Oakland, CA – For the past 54 years, the Land and Water Conservation Fund has provided funding for the conservation of natural, historical and cultural resources with no with no dependence on taxpayers. Land and Water Conservation Funds are provided through royalty fees paid by energy companies drilling for oil and gas offshore of the United States.
LWCF expired on September 30, 2018. Since its expiration, $100 million has been collected and diverted from these investments – outdoor recreation and natural resource protection.
The East Bay Regional Park District supports full, permanent reinstatement of the Land and Water Conservation Fund.
“The Park District has received $16 million since the Land and Water Conservation Fund was established for numerous park and open space projects in the East Bay,” said East Bay Regional Park District General Manager Robert Doyle. “We call on the Senate and Congress to act now and reinstate the Land and Water Conservation Fund permanently with full funding.
Land and Water Conservation Fund projects include increased public access at Bay Point Regional Shoreline, increased public access Martin Luther King Jr. Regional Shoreline, new park lands at Point Pinole Regional Shoreline, trail enhancement at Oyster Bay Regional Shoreline, improvement of the Skyline National Recreation Trail at Redwood Regional Park, campground improvements at Anthony Chabot Regional Park, safe water access for visitors at Shadow Cliffs Regional Recreation Area, visitor center enhancements at Del Valle Regional Park picnic, and visitor improvements at Temescal Regional Recreation Area.
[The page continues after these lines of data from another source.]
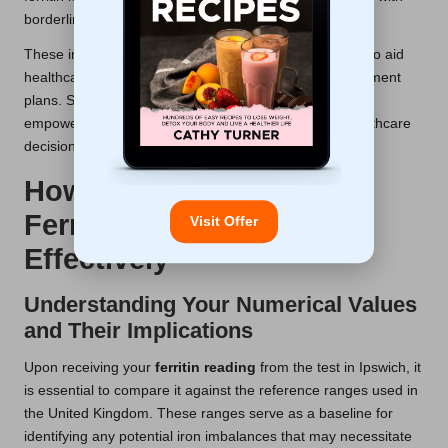
borderline results.
These innovations not only bolster test reliability but also aid
healthcare providers in developing more effective treatment
plans. Staying informed about these developments can
empower patients to engage more actively in their healthcare
decisions.
How to Interpret Your
Ferritin Test Results
Visit Offer
Effectively
Understanding Your Numerical Values
and Their Implications
Upon receiving your
ferritin reading
from the test in Ipswich, it
is essential to compare it against the reference ranges used in
the United Kingdom. These ranges serve as a baseline for
identifying any potential iron imbalances that may necessitate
The Land and Water Conservation Fund was established in 1964 through a bi-partisan effort to invest in outdoor recreation and natural resource protection. Since its inception, the Land and Water Conservation Fund has provided more than $16.7 billion in grant funding to state and local governments. It has provided $900 million annually through its grant program.
“To lose this great bi-partisan conservation effort that requires no taxpayer dollars would be one of the greatest conservation tragedies of our lifetime,” said Doyle. “The Land and Water Conservation Fund is an essential funding source for outdoor recreation and natural resources protection, including parks, open space, trails, shorelines.”
“National, state, regional and local parks are experiencing unprecedented growth in popularity while at the same time facing aging and deteriorating infrastructure where more funding is needed, not less,” added Doyle.
The Park District is the largest park district in the nation with 73 Regional Parks and over 121,000 acres of open space, including over 1,250 miles of trails for hiking, biking, horseback riding, and nature learning. The East Bay Regional Park District receives 25 million visits annually – more than the Oakland A’s, San Francisco Giants, Golden State Warriors, San Francisco 49ers, Oakland Raiders, San Jose Sharks and San Jose Earthquakes combined!
The Land and Water Conservation Fund is one of the best examples of national bi-partisanship. Congress needs to act now to ensure this historical landmark deal continues to provide benefits for generations to come. The East Bay Regional Park District urges full reinstatement of the Land and Water Conservation Fund.